Les auteurs expliquent qu’au lieu de conclure à une hypothèse de « déclin du nombre de spermatozoïdes », il aurait fallu soutenir l’hypothèse de la « biovariabilité du nombre de spermatozoïdes » [Sperm Count Biovariability : SCB].
« L’hypothèse de la SCB affirme que le taux de spermatozoïdes connait un grand nombre de facteurs, dont une grande partie peuvent être considérés comme non pathologiques et typiques de l’espèce. La connaissance de la relation entre le taux de spermatozoïdes d’un individu ou d’une population et les facteurs historiques et écologiques [c’est‑à‑dire régionaux] est cruciale pour interpréter les tendances du nombre moyen de spermatozoïdes et leurs relations avec la santé et la fertilité. »
Mais la méta‑analyse du Dr Swan et de ses collègues n’a jamais nié le fait que le taux de spermatozoïde individuel pouvait varier pour un grand nombre de facteurs très différents. La méta‑analyse observe seulement une moyenne mondiale en déclin sur plus d’un demi‑siècle. Comment expliquer une baisse moyenne mondiale aussi rapide dans tous les groupes avec des facteurs individuels tels que le parcours personnel ou des changement régionaux ?
Les conséquences sur la santé d’un faible nombre de spermatozoïdes
Contrairement à l’analyse du GenderSci Lab, une étude menée en Italie par des endocrinologues révèle qu’un faible nombre de spermatozoïdes est associé à des altérations métaboliques, à un risque cardiovasculaire et à une faible masse osseuse. C’est ce qu’explique l’auteur principal Alberto Ferlin, médecin et professeur associé d’endocrinologie à l’université de Brescia.
« Les hommes infertiles sont susceptibles d’avoir d’importants problèmes de santé ou facteurs de risque coexistants qui peuvent nuire à leur qualité de vie et raccourcir leur existence », affirme ce dernier. Le Dr Ferlin est également le président de la Société italienne d’andrologie et de médecine sexuelle. « L’évaluation de la fertilité offre aux hommes une occasion unique d’évaluer leur santé et de prévenir les maladies. »
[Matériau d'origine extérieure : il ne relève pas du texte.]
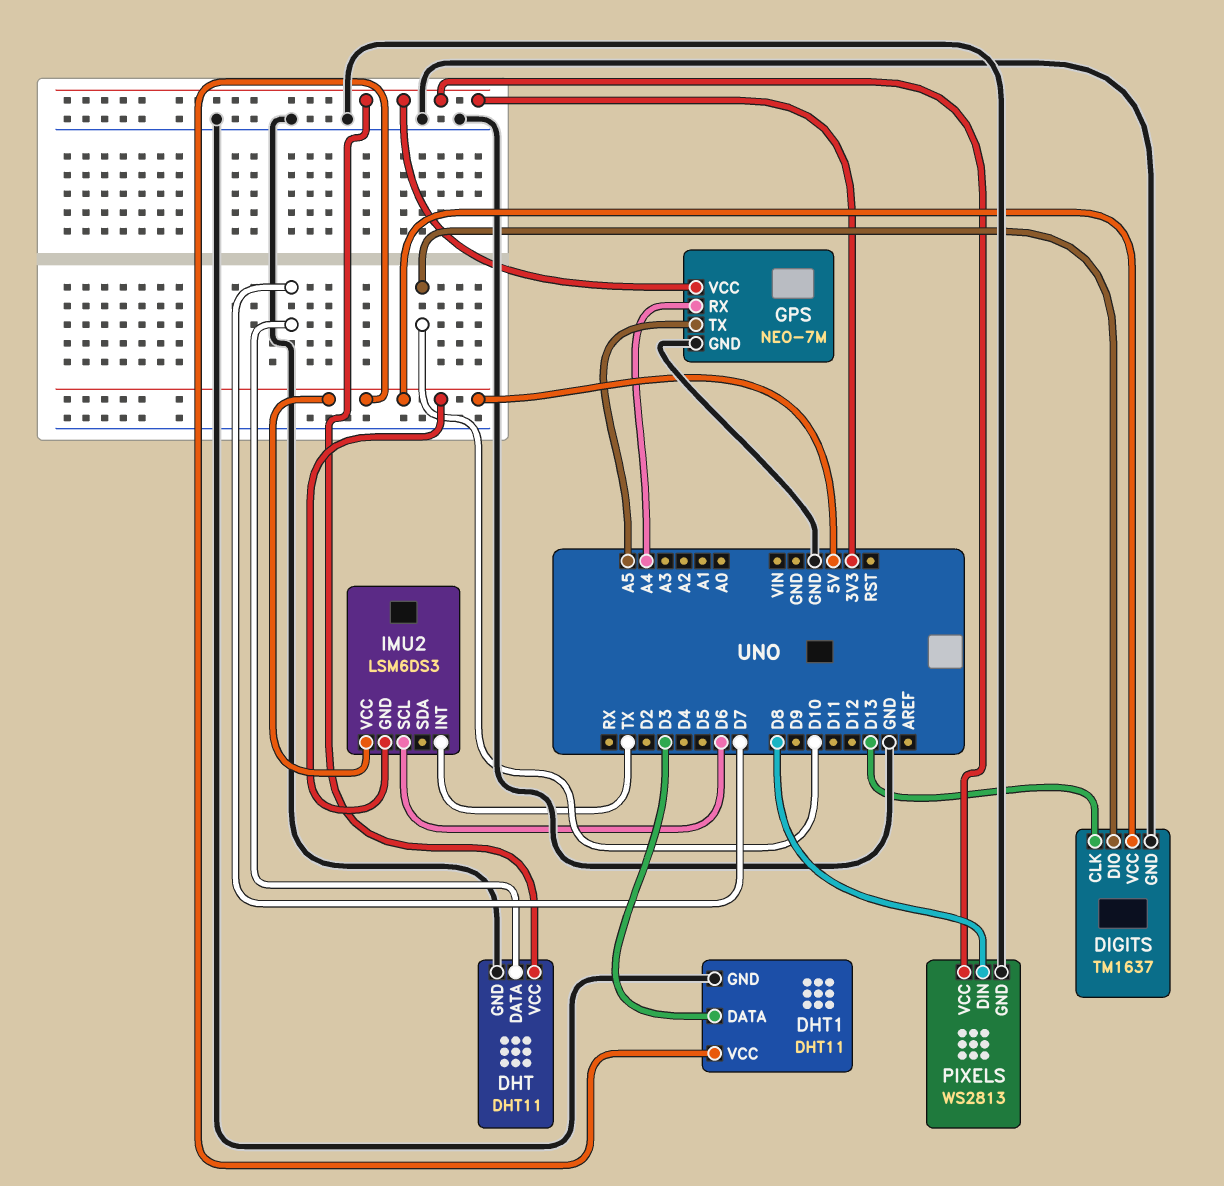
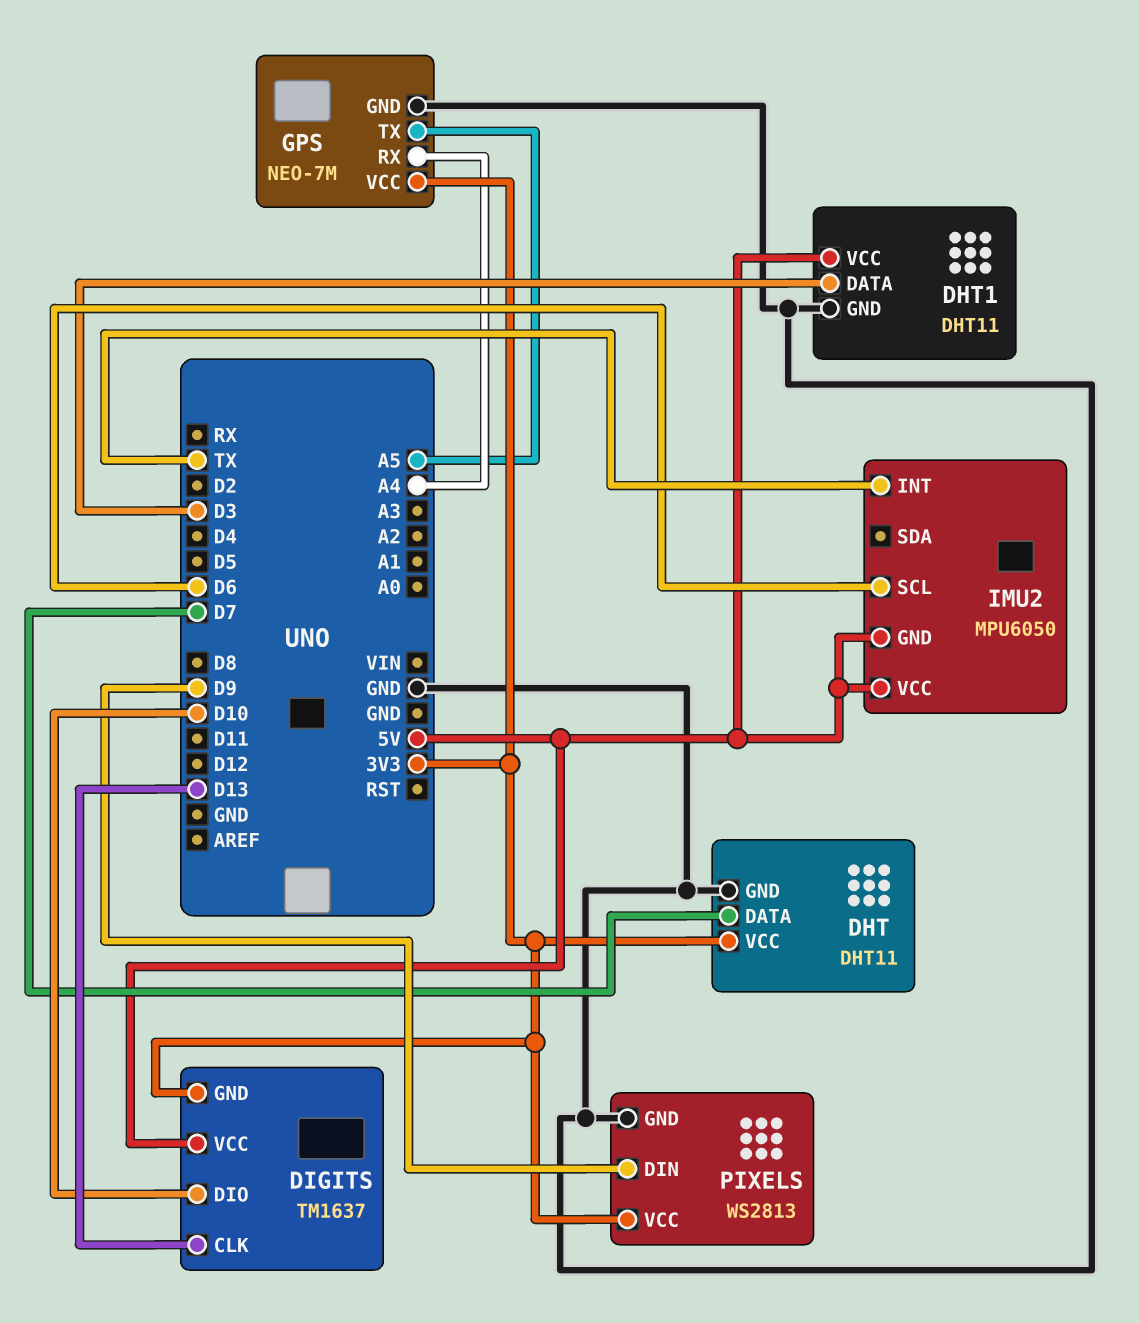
DIGITS pin GND: GND -> 3V3
IMU2: LSM6DS3 -> MPU6050
PIXELS pin DIN: D8 -> D9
Le Dr Ferlin et ses collègues ont constaté qu’environ la moitié des hommes avaient un faible taux de spermatozoïdes. En outre, ceux‑ci étaient 1,2 fois plus susceptibles d’avoir une masse graisseuse plus importante (tour de taille plus grand et indice de masse corporelle plus élevé), une pression artérielle (systolique, i.e. maximale), un « mauvais cholestérol » (LDL) et des triglycérides plus élevés, et un « bon cholestérol » (HDL) plus faible.
Un faible nombre de spermatozoïdes a été défini comme étant inférieur à 39 millions par éjaculat. Tous les hommes de l’étude ont subi une analyse du sperme dans le cadre d’une évaluation complète de leur santé dans la clinique de fertilité de l’université, qui comprenait des mesures touchant à leurs hormones de reproduction et leurs paramètres métaboliques.
Selon les chercheurs, ils présentaient également une fréquence plus élevée de syndrome métabolique. Le syndrome métabolique décrit un état qui est considéré comme préfigurant plusieurs maladies graves telles que le diabète, troubles cardiovasculaires, accident vasculaire cérébral entre autres. La résistance à l’insuline, un autre problème qui peut conduire au diabète, était également plus élevée chez les hommes ayant un faible nombre de spermatozoïdes.